Provided records section start
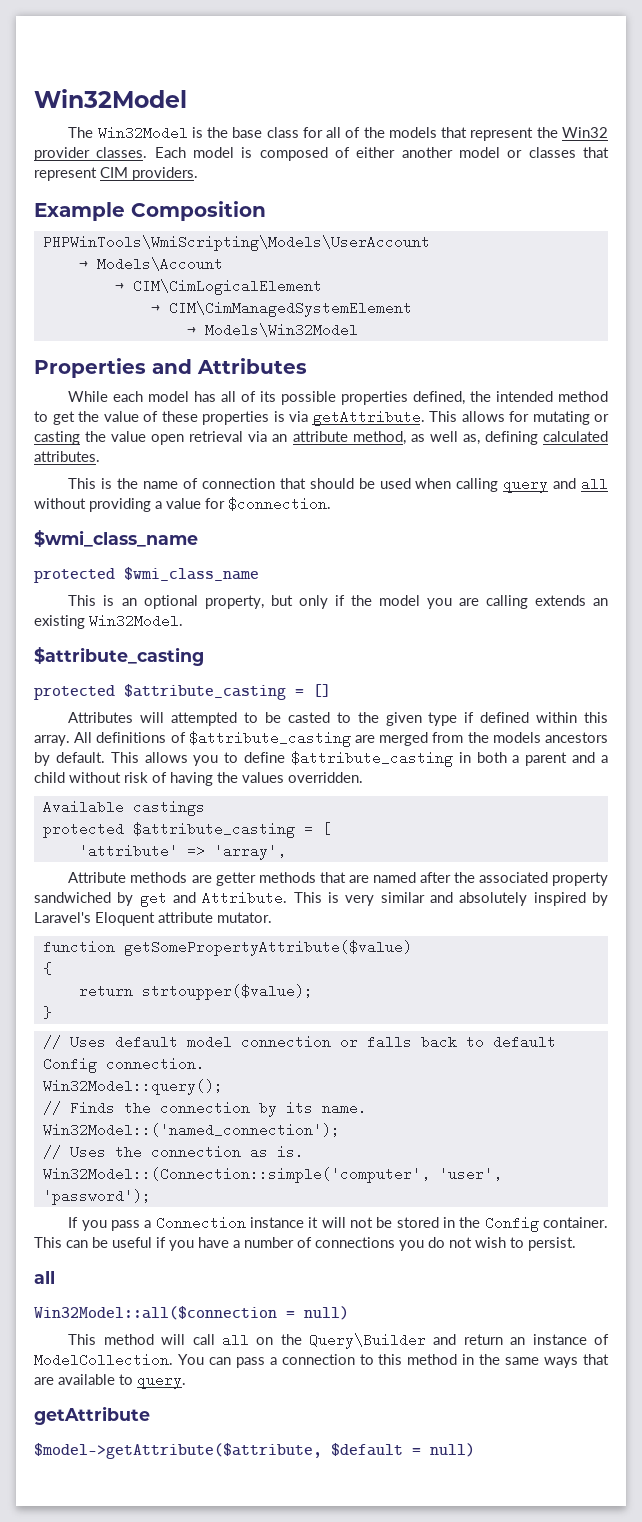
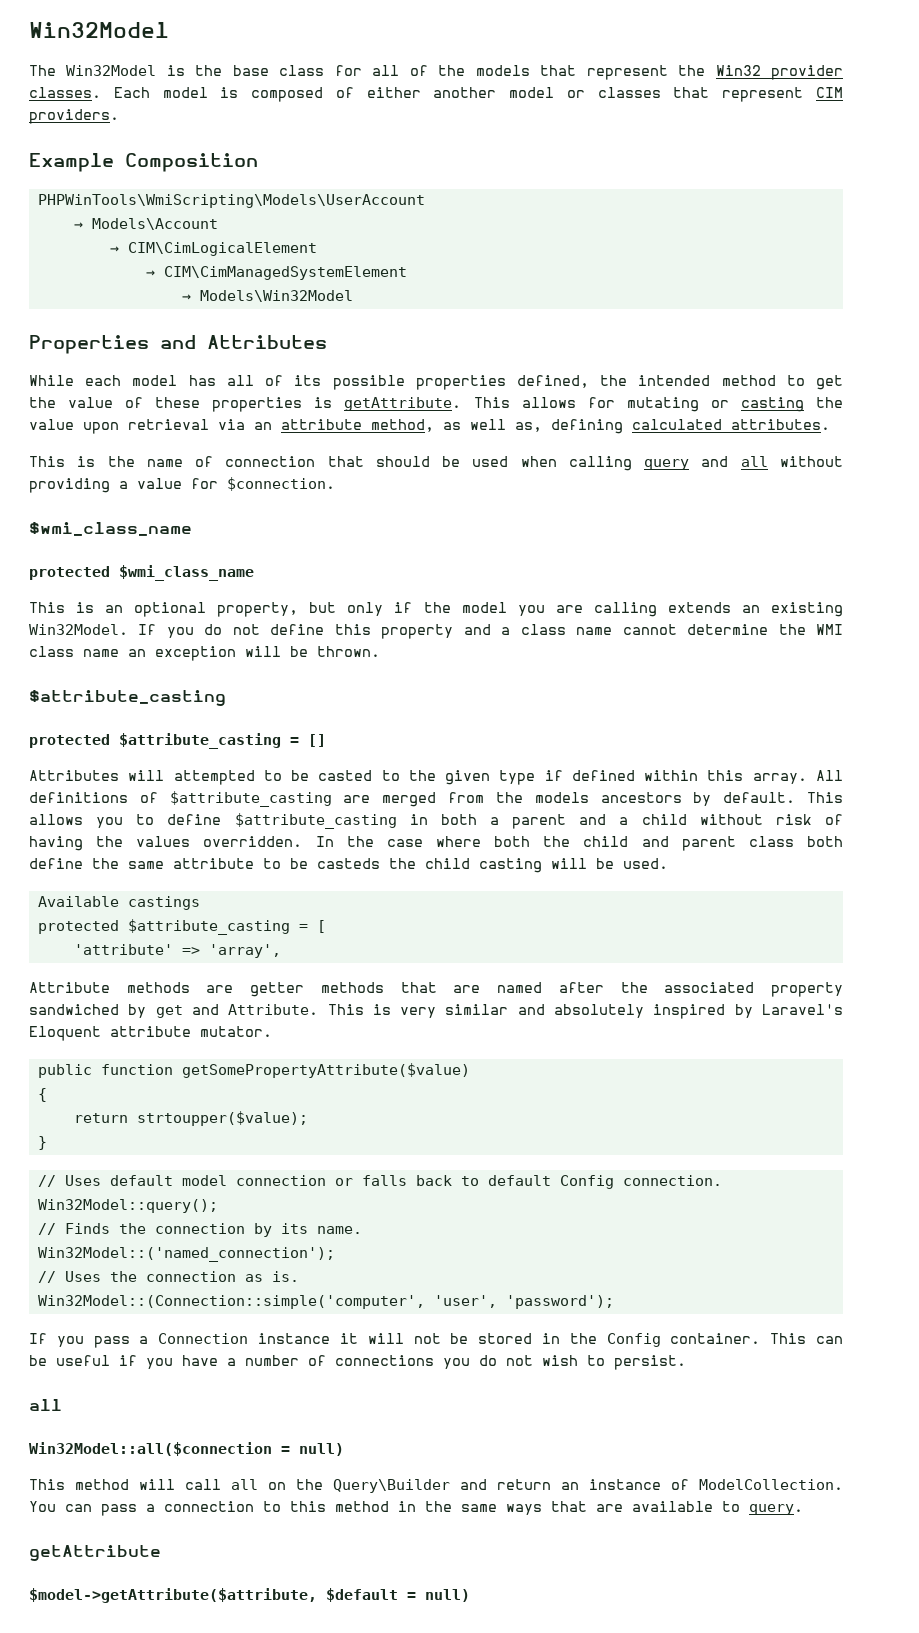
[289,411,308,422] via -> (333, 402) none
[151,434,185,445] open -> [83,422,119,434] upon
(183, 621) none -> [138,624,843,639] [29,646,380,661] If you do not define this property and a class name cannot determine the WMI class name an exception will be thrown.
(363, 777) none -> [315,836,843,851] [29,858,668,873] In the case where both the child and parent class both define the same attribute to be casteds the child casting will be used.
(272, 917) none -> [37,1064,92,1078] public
Provided records section end
What to work on:
For every line above that includes the word "define", return the line.

Task result:
(183, 621) none -> [138,624,843,639] [29,646,380,661] If you do not define this property and a class name cannot determine the WMI class name an exception will be thrown.
(363, 777) none -> [315,836,843,851] [29,858,668,873] In the case where both the child and parent class both define the same attribute to be casteds the child casting will be used.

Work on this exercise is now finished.